### SUPPLIED DATA ###

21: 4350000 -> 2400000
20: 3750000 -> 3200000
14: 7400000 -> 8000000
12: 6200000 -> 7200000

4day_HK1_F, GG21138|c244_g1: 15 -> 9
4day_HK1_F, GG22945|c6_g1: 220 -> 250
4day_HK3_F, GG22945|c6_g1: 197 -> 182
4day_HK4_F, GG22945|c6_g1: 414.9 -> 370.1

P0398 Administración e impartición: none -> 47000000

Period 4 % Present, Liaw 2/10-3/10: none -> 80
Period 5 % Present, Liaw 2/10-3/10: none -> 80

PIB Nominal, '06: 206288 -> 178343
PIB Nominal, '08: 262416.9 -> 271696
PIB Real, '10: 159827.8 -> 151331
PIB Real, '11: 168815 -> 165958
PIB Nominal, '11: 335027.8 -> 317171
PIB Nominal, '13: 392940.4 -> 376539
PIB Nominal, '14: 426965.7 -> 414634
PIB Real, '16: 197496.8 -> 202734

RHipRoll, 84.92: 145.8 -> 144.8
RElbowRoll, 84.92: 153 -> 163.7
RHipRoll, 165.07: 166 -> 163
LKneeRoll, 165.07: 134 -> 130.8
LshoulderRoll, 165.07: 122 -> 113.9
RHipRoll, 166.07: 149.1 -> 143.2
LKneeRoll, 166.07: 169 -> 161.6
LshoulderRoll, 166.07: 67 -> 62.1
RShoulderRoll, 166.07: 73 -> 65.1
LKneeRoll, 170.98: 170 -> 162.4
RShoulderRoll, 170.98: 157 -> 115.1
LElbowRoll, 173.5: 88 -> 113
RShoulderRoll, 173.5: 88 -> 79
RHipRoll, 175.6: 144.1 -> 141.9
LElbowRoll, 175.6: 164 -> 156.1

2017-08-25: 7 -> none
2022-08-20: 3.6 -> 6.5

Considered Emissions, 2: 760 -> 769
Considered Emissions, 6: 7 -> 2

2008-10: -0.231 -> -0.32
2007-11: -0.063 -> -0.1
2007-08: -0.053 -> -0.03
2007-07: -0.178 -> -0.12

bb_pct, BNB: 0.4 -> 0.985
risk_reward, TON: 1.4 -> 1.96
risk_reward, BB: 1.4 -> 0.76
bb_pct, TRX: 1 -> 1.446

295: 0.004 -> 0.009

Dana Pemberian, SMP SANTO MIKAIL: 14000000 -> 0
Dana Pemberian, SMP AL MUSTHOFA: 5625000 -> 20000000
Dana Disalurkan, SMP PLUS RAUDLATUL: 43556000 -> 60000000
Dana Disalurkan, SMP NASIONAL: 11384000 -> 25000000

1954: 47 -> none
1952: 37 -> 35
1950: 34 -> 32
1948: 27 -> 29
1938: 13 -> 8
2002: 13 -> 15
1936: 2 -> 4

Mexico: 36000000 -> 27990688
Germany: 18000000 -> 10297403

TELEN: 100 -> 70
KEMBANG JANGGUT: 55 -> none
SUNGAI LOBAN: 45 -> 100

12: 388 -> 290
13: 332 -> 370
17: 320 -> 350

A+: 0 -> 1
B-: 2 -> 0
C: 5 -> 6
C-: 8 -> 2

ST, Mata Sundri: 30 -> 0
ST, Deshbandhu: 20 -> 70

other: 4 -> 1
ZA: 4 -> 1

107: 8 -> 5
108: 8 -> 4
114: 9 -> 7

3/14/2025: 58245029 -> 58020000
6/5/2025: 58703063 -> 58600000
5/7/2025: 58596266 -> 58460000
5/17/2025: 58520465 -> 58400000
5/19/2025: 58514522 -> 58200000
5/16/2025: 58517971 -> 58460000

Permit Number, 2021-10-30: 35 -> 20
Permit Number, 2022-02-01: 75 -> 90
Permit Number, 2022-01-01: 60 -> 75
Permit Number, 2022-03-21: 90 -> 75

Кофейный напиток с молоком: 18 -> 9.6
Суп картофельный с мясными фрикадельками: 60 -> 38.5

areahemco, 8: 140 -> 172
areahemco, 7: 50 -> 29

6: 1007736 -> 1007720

###

- [TO DO]:
Print the line containing "Суп картофельный с" and every line after it to the end of the records above, exactly as written, and nothing else.

- [TASK RESPONSE]:
Суп картофельный с мясными фрикадельками: 60 -> 38.5

areahemco, 8: 140 -> 172
areahemco, 7: 50 -> 29

6: 1007736 -> 1007720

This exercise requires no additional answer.